Activity:
Wherever the word "space" appears in the entries, copy the whole line.

=== Begin Enclosure ===

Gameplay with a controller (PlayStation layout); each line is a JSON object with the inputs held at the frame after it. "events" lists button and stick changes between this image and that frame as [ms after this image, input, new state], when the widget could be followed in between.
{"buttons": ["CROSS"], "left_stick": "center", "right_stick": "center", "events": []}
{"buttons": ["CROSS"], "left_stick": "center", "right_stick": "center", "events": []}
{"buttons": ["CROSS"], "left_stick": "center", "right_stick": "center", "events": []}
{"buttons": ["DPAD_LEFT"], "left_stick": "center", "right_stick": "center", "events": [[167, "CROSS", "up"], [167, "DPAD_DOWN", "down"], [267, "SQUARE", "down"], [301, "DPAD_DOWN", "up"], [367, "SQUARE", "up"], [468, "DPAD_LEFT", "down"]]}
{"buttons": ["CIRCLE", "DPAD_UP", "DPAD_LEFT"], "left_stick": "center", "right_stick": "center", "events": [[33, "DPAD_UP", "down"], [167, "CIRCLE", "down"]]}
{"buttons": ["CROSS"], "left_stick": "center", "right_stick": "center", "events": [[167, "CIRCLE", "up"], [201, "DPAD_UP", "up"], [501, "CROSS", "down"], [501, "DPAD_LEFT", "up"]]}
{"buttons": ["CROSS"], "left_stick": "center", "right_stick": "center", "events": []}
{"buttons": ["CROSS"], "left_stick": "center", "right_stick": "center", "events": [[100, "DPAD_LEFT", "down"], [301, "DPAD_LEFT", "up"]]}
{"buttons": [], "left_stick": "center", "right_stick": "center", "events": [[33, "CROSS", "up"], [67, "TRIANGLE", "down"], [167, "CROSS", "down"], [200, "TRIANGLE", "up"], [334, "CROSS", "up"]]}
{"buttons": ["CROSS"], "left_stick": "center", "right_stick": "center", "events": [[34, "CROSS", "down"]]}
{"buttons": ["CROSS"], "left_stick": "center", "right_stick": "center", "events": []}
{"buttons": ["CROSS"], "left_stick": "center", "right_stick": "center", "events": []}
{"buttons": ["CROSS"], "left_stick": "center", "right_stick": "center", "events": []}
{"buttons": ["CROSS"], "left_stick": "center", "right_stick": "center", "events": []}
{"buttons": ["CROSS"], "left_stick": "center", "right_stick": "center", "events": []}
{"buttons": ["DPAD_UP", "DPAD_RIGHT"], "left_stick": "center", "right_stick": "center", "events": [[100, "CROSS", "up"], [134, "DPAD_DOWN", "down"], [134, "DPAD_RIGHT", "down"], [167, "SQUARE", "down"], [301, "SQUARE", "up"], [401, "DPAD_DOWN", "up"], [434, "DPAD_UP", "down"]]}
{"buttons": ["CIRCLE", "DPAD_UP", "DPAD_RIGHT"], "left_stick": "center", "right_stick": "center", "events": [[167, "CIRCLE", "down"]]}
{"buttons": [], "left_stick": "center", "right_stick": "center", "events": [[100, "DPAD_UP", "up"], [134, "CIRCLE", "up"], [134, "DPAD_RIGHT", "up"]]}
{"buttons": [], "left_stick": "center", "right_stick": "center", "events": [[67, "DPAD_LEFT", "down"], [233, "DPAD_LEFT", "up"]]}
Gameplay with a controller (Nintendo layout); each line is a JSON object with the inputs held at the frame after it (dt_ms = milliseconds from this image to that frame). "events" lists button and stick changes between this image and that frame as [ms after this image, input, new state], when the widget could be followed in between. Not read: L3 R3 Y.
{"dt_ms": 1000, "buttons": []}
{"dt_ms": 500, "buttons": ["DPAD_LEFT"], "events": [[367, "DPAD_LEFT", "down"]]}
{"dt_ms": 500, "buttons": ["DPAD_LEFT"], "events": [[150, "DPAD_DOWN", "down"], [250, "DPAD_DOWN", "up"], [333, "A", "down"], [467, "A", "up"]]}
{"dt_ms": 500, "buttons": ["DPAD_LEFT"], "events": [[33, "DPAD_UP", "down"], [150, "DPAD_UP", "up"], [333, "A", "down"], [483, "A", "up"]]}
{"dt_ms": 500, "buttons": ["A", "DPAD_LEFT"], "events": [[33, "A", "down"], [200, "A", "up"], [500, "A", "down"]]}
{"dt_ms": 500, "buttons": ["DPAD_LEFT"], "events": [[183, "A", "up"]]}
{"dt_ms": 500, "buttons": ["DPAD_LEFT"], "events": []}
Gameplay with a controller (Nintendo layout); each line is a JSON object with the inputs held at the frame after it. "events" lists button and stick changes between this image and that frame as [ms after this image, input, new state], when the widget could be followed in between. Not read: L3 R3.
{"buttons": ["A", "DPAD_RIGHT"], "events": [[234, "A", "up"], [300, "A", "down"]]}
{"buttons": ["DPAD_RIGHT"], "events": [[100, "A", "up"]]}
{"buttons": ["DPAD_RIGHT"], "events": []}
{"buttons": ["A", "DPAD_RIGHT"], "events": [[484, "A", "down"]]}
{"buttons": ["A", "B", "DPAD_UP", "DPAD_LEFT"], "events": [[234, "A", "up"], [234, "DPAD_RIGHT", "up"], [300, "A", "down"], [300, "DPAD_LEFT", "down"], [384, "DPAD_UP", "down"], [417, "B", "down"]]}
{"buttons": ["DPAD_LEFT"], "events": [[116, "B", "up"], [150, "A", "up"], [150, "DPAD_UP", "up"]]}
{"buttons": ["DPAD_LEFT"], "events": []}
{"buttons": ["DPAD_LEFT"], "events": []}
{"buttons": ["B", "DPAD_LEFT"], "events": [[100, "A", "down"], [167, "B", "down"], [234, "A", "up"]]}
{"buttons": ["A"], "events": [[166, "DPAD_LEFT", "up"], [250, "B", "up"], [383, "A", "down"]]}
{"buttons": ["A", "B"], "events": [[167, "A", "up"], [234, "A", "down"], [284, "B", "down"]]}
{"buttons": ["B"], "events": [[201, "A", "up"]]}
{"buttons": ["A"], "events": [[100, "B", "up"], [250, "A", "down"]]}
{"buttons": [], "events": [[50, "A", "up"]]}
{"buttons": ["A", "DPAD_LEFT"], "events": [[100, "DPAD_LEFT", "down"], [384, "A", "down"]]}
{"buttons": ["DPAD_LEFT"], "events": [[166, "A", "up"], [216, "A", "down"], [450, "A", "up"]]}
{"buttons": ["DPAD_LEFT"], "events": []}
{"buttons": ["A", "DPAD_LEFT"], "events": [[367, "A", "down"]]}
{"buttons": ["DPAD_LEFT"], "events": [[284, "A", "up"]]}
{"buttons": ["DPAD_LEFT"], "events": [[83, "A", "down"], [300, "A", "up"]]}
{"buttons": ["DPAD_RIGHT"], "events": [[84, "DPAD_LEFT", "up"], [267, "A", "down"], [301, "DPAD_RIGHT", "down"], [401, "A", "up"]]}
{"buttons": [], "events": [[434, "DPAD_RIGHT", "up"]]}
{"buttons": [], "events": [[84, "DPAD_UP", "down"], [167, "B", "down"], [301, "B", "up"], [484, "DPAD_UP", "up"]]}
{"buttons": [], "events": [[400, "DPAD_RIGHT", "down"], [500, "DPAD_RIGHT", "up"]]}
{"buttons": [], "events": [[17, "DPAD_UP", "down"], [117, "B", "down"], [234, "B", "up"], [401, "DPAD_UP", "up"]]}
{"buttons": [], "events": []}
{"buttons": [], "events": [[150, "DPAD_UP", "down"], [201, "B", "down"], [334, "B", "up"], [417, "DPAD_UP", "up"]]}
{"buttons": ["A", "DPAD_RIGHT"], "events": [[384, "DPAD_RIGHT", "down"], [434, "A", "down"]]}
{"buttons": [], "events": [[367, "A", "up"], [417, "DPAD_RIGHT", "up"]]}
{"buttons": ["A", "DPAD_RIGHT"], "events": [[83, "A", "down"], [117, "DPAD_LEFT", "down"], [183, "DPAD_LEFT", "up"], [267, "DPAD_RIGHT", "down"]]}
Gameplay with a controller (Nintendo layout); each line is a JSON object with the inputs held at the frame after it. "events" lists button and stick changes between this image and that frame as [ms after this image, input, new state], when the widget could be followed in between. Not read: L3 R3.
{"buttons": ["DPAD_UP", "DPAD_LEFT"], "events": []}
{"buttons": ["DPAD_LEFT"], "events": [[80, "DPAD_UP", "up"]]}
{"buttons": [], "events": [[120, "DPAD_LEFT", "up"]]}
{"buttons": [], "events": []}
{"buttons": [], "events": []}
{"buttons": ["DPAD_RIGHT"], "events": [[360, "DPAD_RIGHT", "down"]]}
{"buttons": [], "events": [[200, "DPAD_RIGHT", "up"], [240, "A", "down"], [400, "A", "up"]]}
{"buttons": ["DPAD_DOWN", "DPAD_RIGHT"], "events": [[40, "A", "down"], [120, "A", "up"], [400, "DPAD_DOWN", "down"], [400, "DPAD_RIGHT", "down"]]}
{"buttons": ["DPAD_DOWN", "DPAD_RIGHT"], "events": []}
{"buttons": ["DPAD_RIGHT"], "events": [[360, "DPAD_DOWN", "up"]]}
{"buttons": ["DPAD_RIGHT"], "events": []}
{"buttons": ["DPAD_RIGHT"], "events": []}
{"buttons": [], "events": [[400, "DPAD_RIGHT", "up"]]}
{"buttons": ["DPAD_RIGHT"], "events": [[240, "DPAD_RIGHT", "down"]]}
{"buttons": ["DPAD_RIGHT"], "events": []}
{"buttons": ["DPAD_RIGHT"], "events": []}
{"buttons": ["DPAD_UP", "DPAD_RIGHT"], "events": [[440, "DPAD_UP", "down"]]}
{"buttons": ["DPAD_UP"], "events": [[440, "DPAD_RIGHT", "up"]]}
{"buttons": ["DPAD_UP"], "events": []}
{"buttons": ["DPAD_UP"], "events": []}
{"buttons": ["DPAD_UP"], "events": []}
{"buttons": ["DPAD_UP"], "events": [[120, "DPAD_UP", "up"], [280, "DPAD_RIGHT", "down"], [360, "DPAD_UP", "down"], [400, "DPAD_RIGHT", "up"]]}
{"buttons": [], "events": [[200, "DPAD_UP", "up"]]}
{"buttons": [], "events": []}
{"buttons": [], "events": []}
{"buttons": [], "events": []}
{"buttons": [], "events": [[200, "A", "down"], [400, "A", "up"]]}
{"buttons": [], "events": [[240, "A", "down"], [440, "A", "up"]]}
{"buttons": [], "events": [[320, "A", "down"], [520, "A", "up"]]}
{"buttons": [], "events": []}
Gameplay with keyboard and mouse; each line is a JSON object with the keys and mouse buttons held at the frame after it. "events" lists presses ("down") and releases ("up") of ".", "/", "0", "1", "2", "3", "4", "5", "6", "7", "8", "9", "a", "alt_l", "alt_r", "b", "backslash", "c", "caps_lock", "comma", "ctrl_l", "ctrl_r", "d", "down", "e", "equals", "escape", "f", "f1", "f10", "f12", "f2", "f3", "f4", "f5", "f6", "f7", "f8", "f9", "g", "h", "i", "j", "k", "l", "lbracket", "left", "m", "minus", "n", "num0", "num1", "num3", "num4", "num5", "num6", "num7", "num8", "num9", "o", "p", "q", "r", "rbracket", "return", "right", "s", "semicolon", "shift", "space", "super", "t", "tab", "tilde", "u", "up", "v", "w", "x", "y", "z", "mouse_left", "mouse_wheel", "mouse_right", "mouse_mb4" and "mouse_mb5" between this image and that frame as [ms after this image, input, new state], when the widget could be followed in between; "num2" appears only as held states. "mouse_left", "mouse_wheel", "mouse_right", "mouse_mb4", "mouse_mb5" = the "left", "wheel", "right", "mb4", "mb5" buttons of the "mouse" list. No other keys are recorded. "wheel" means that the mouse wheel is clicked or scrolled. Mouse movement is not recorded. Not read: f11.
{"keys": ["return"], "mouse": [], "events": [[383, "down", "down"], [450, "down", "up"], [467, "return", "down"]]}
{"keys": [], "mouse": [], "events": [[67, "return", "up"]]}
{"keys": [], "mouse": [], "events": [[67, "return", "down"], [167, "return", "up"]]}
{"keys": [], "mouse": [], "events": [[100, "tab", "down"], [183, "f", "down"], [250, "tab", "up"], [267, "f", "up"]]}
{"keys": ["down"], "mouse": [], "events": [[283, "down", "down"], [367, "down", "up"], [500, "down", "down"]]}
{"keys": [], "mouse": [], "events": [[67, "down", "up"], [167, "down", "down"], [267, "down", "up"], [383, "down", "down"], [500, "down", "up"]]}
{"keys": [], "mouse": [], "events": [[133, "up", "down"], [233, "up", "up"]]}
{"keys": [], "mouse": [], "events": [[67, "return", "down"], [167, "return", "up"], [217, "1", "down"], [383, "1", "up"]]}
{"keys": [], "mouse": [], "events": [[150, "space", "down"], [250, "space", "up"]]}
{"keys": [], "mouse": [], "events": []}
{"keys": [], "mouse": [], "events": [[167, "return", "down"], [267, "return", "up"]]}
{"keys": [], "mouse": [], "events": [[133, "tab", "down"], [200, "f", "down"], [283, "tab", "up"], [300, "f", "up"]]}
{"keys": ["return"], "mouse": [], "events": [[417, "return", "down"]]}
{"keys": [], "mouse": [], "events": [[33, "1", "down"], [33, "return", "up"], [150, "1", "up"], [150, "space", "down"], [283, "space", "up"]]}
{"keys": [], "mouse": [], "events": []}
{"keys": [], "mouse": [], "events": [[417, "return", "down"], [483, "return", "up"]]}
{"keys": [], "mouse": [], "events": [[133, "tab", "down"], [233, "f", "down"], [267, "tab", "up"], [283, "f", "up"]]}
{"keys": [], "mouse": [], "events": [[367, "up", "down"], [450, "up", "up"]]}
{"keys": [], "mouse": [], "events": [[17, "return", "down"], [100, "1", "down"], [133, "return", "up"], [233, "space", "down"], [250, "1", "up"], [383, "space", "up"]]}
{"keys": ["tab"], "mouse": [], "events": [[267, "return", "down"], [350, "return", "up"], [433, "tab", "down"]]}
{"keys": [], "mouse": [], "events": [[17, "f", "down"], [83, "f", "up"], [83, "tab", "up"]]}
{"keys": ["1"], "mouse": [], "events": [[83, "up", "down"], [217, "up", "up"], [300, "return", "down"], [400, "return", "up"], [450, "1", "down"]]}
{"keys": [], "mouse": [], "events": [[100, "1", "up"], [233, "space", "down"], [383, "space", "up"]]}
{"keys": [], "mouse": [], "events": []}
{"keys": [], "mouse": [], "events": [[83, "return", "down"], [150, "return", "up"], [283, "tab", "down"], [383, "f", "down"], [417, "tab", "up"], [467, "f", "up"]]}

=== End Enclosure ===

Your solution:
Gameplay with keyboard and mouse; each line is a JSON object with the keys and mouse buttons held at the frame after it. "events" lists presses ("down") and releases ("up") of ".", "/", "0", "1", "2", "3", "4", "5", "6", "7", "8", "9", "a", "alt_l", "alt_r", "b", "backslash", "c", "caps_lock", "comma", "ctrl_l", "ctrl_r", "d", "down", "e", "equals", "escape", "f", "f1", "f10", "f12", "f2", "f3", "f4", "f5", "f6", "f7", "f8", "f9", "g", "h", "i", "j", "k", "l", "lbracket", "left", "m", "minus", "n", "num0", "num1", "num3", "num4", "num5", "num6", "num7", "num8", "num9", "o", "p", "q", "r", "rbracket", "return", "right", "s", "semicolon", "shift", "space", "super", "t", "tab", "tilde", "u", "up", "v", "w", "x", "y", "z", "mouse_left", "mouse_wheel", "mouse_right", "mouse_mb4" and "mouse_mb5" between this image and that frame as [ms after this image, input, new state], when the widget could be followed in between; "num2" appears only as held states. "mouse_left", "mouse_wheel", "mouse_right", "mouse_mb4", "mouse_mb5" = the "left", "wheel", "right", "mb4", "mb5" buttons of the "mouse" list. No other keys are recorded. "wheel" means that the mouse wheel is clicked or scrolled. Mouse movement is not recorded. Not read: f11.
{"keys": [], "mouse": [], "events": [[150, "space", "down"], [250, "space", "up"]]}
{"keys": [], "mouse": [], "events": [[33, "1", "down"], [33, "return", "up"], [150, "1", "up"], [150, "space", "down"], [283, "space", "up"]]}
{"keys": [], "mouse": [], "events": [[17, "return", "down"], [100, "1", "down"], [133, "return", "up"], [233, "space", "down"], [250, "1", "up"], [383, "space", "up"]]}
{"keys": [], "mouse": [], "events": [[100, "1", "up"], [233, "space", "down"], [383, "space", "up"]]}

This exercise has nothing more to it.